Strategic Infrastructure Design via Multi-Agent Congestion Games with Joint Placement and Pricing
New AI model optimizes EV charger placement and pricing, reducing social costs by up to 40%.
A team of researchers has introduced a novel AI framework that tackles the complex challenge of planning infrastructure like EV charging networks. The work, led by Niloofar Aminikalibar, Farzaneh Farhadi, and Maria Chli, formalizes the problem as a bi-level optimization model. The 'upper level' represents a central planner making decisions on where to place resources and how to price them, while the 'lower level' models how self-interested agents—like EV drivers and regular commuters—respond to those decisions, using a concept from game theory called non-atomic congestion games.

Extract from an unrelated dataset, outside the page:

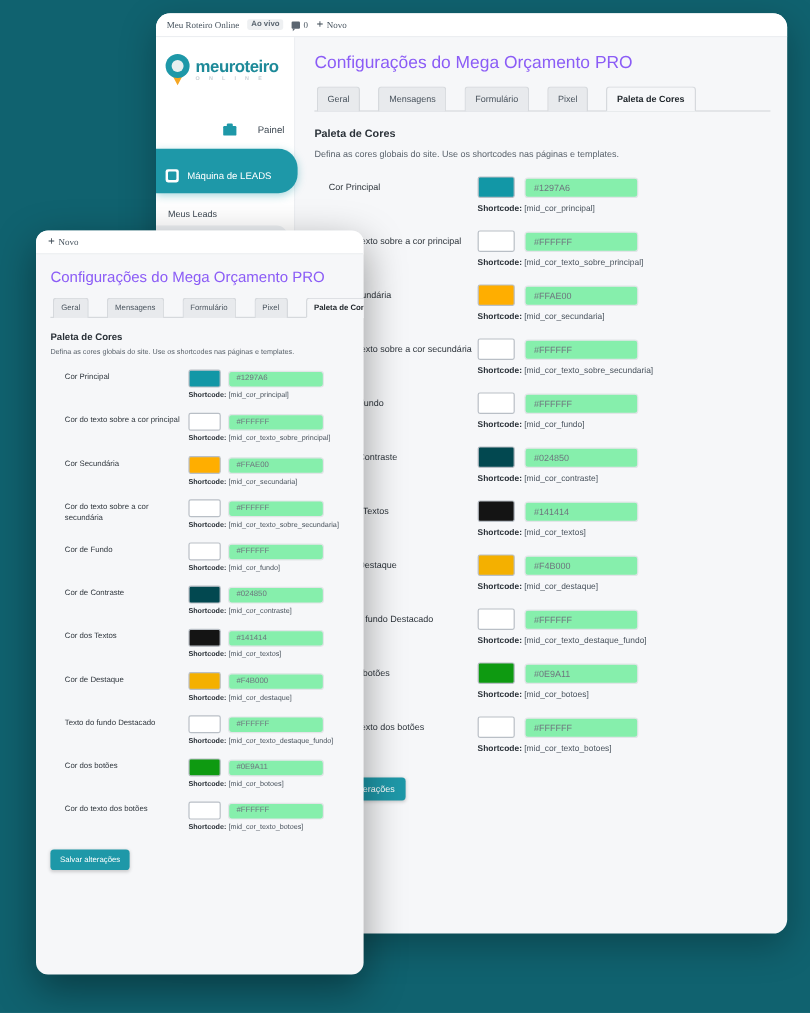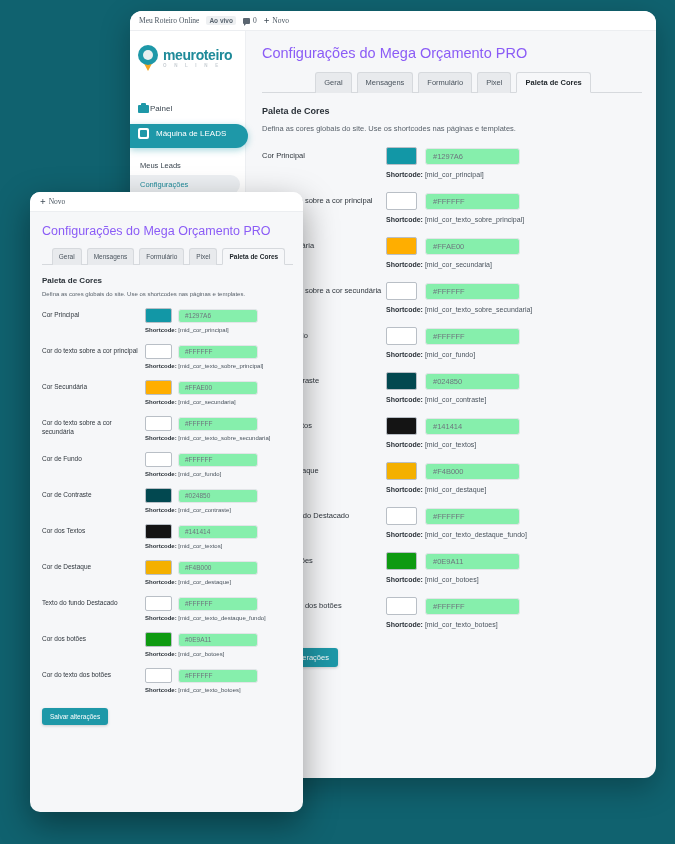"Geral" .tabs { gap: 5px -> 15px; justify-content: center -> none }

To solve this computationally difficult (NP-hard) problem, the team developed a double-layer approximation framework named ABO-MPN. This method intelligently decouples different agent types and applies integer adjustment and rounding to find high-impact solutions. In experiments on benchmark networks, their model demonstrated a significant impact, reducing the overall social cost—which includes factors like travel time and congestion—by up to 40% compared to approaches that only optimize placement or pricing separately. While motivated by EV charging, the framework is designed to generalize to other domains requiring coordinated resource allocation, such as emergency response and intelligent transportation systems.
- The bi-level AI framework jointly optimizes infrastructure placement and pricing, anticipating decentralized agent behavior.
- Their ABO-MPN solution method reduces social costs by up to 40% versus placement- or pricing-only baselines.
- The model is tested on EV charging networks but generalizes to emergency response and other multi-agent systems (MAS).
Why It Matters
This provides a scalable AI tool for cities and companies to design more efficient, cost-effective infrastructure systems.